## [Assignment]
Work out how many lines in the entries below contain the string "Table". Reply with that figure alone.

## [Supplied information]
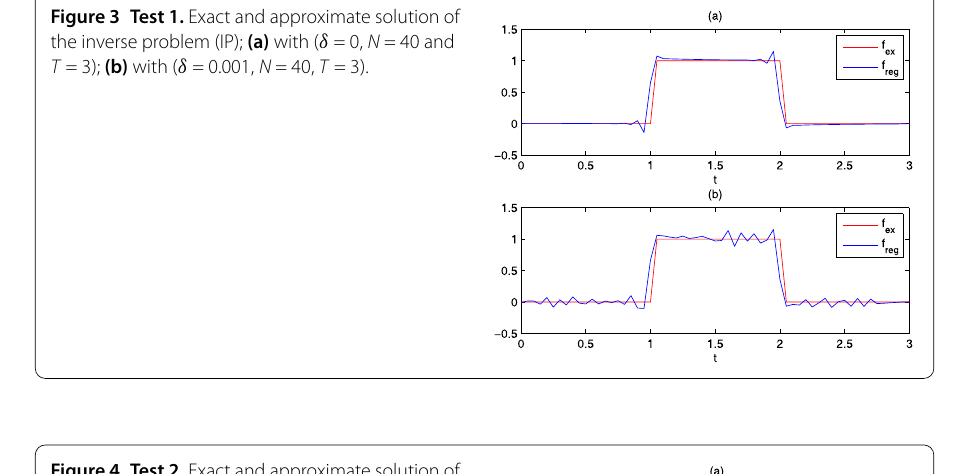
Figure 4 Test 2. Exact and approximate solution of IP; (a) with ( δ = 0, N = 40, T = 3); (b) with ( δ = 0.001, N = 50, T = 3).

* * *

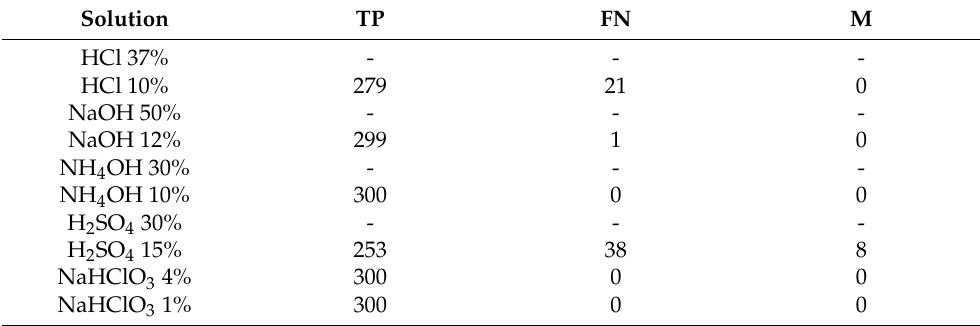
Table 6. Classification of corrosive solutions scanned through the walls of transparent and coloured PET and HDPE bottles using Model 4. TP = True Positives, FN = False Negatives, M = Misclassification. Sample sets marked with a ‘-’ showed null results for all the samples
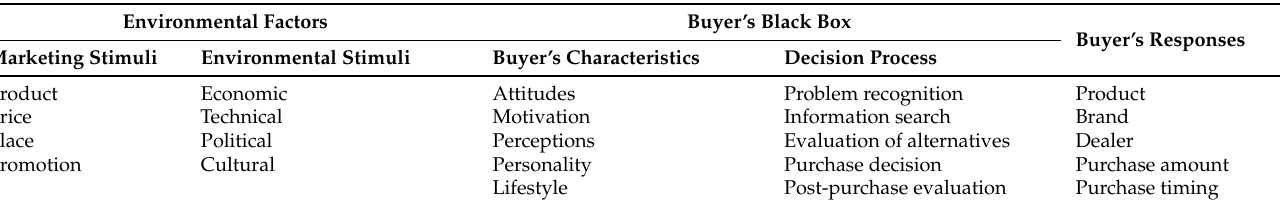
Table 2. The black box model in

## [Written response]
2